The amendment was motivated by an ongoing lawsuit against two faith-based organizations that received state funding to provide substance abuse for prison parolees. But the argument that killed the amendment was made by the state's teachers' union, which said the measure would have allowed funding for school vouchers by allowing state funds to go to religious schools.
About 38 states have similar constitutional provisions, commonly called "Blaine Amendments," which explicitly prohibit public funds from going to "sectarian schools."
Lori Windham, general counsel at the Becket Fund for Religious Liberty, said some state legislatures, like Florida, are considering repeals of the amendments.
The amendments — named after former U.S. House Speaker James Blaine who in 1875 unsuccessfully tried to amend the federal Constitution with the same restriction on public funding — were popular in states where anti-Catholic sentiment was strong. The provisions prevented Irish Catholic immigrants from influencing the public school systems, which were largely Protestant at the time.

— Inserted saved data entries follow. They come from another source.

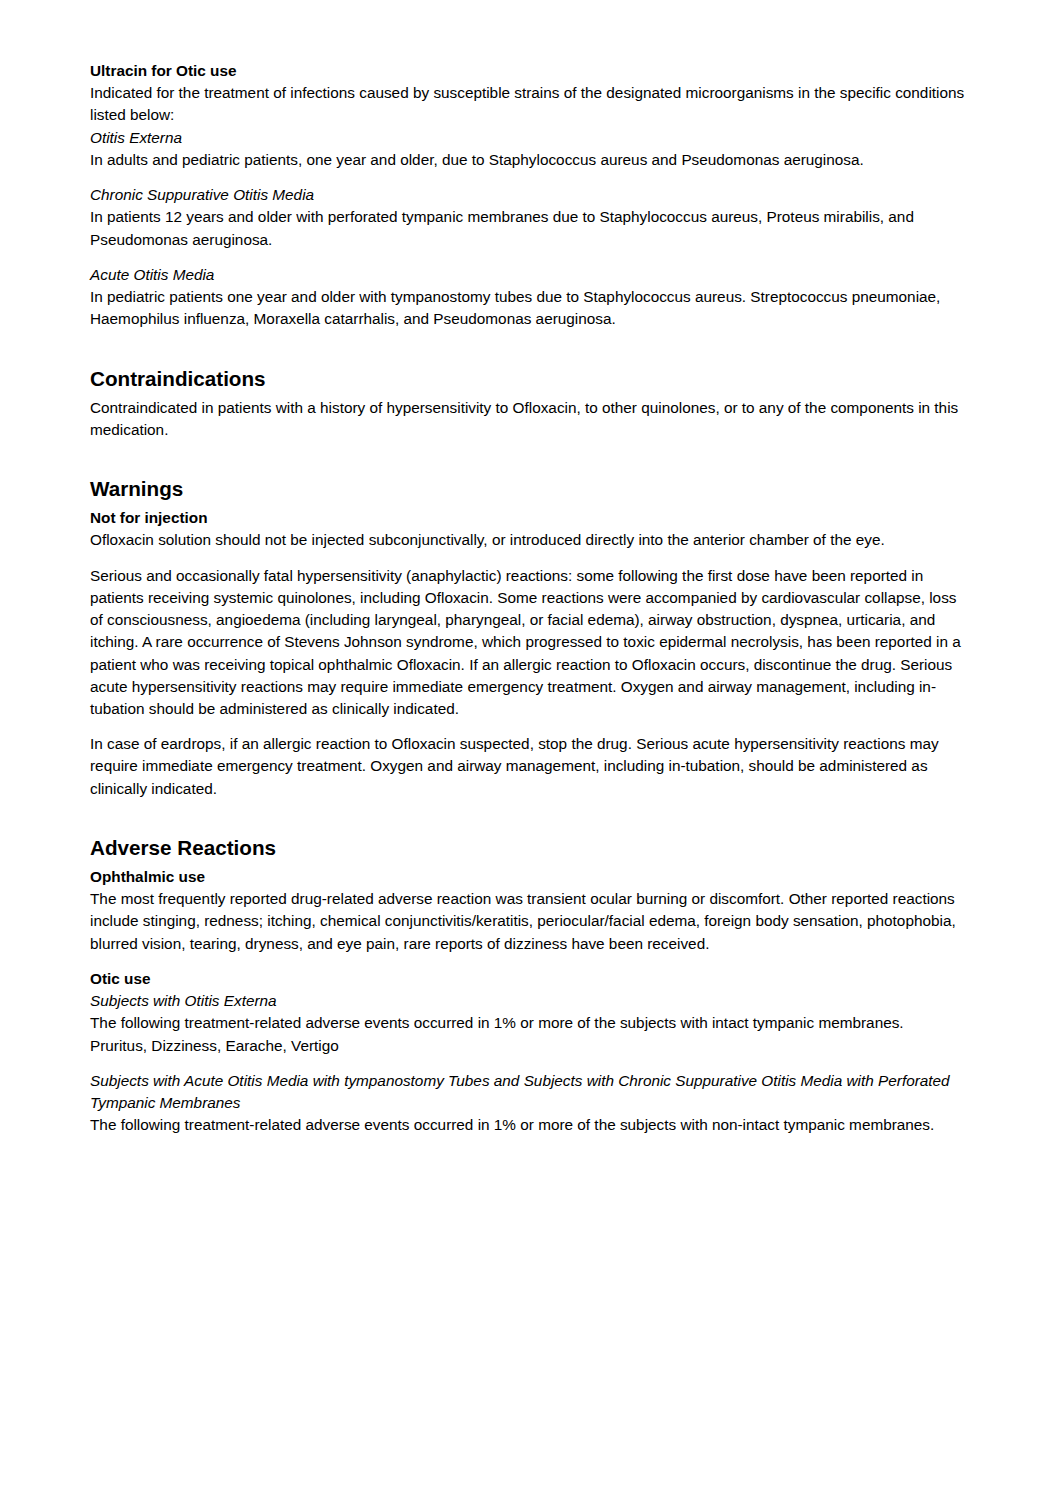Ultracin for Otic use
Indicated for the treatment of infections caused by susceptible strains of the designated microorganisms in the specific conditions listed below:
Otitis Externa
In adults and pediatric patients, one year and older, due to Staphylococcus aureus and Pseudomonas aeruginosa.
Chronic Suppurative Otitis Media
In patients 12 years and older with perforated tympanic membranes due to Staphylococcus aureus, Proteus mirabilis, and Pseudomonas aeruginosa.
Acute Otitis Media
In pediatric patients one year and older with tympanostomy tubes due to Staphylococcus aureus. Streptococcus pneumoniae, Haemophilus influenza, Moraxella catarrhalis, and Pseudomonas aeruginosa.
Contraindications
Contraindicated in patients with a history of hypersensitivity to Ofloxacin, to other quinolones, or to any of the components in this medication.
Warnings
Not for injection
Ofloxacin solution should not be injected subconjunctivally, or introduced directly into the anterior chamber of the eye.
Serious and occasionally fatal hypersensitivity (anaphylactic) reactions: some following the first dose have been reported in patients receiving systemic quinolones, including Ofloxacin. Some reactions were accompanied by cardiovascular collapse, loss of consciousness, angioedema (including laryngeal, pharyngeal, or facial edema), airway obstruction, dyspnea, urticaria, and itching. A rare occurrence of Stevens Johnson syndrome, which progressed to toxic epidermal necrolysis, has been reported in a patient who was receiving topical ophthalmic Ofloxacin. If an allergic reaction to Ofloxacin occurs, discontinue the drug. Serious acute hypersensitivity reactions may require immediate emergency treatment. Oxygen and airway management, including in- tubation should be administered as clinically indicated.
In case of eardrops, if an allergic reaction to Ofloxacin suspected, stop the drug. Serious acute hypersensitivity reactions may require immediate emergency treatment. Oxygen and airway management, including in-tubation, should be administered as clinically indicated.
Adverse Reactions
Ophthalmic use
The most frequently reported drug-related adverse reaction was transient ocular burning or discomfort. Other reported reactions include stinging, redness; itching, chemical conjunctivitis/keratitis, periocular/facial edema, foreign body sensation, photophobia, blurred vision, tearing, dryness, and eye pain, rare reports of dizziness have been received.
Otic use
Subjects with Otitis Externa
The following treatment-related adverse events occurred in 1% or more of the subjects with intact tympanic membranes.
Pruritus, Dizziness, Earache, Vertigo
Subjects with Acute Otitis Media with tympanostomy Tubes and Subjects with Chronic Suppurative Otitis Media with Perforated Tympanic Membranes
The following treatment-related adverse events occurred in 1% or more of the subjects with non-intact tympanic membranes.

Despite the unsavory history of the amendments, they have been an effective tool for opponents of school vouchers and secularist groups that want to block government funding to religious organizations providing social services.
De Dora said the secularists' opposition to religious organizations receiving public funding for social services stems from the fact that faith-based groups receive exemptions to rules that other nonprofit groups have to comply with. In particular, faith-based groups are exempt from rules that go against the groups' religious beliefs.
Another issue that could surface in statehouses is laws that allow public school credit for released-time religious education.
Windham said that the Supreme Court in November denied an appeal of a 4th Circuit Court ruling in a South Carolina case that found off-campus religion classes taken during school hours can receive the same credit as off-campus non-religion classes offered in the public school system.
Windham said the Becket Fund has already received several calls from state lawmakers around the country asking whether the ruling opens the door for similar released-time policies in other states.
"This is an area where we could see more battles over religious education and parental and student choice," she said. "Now that we have that case decided, it is possible we will see more of those kinds of laws being passed."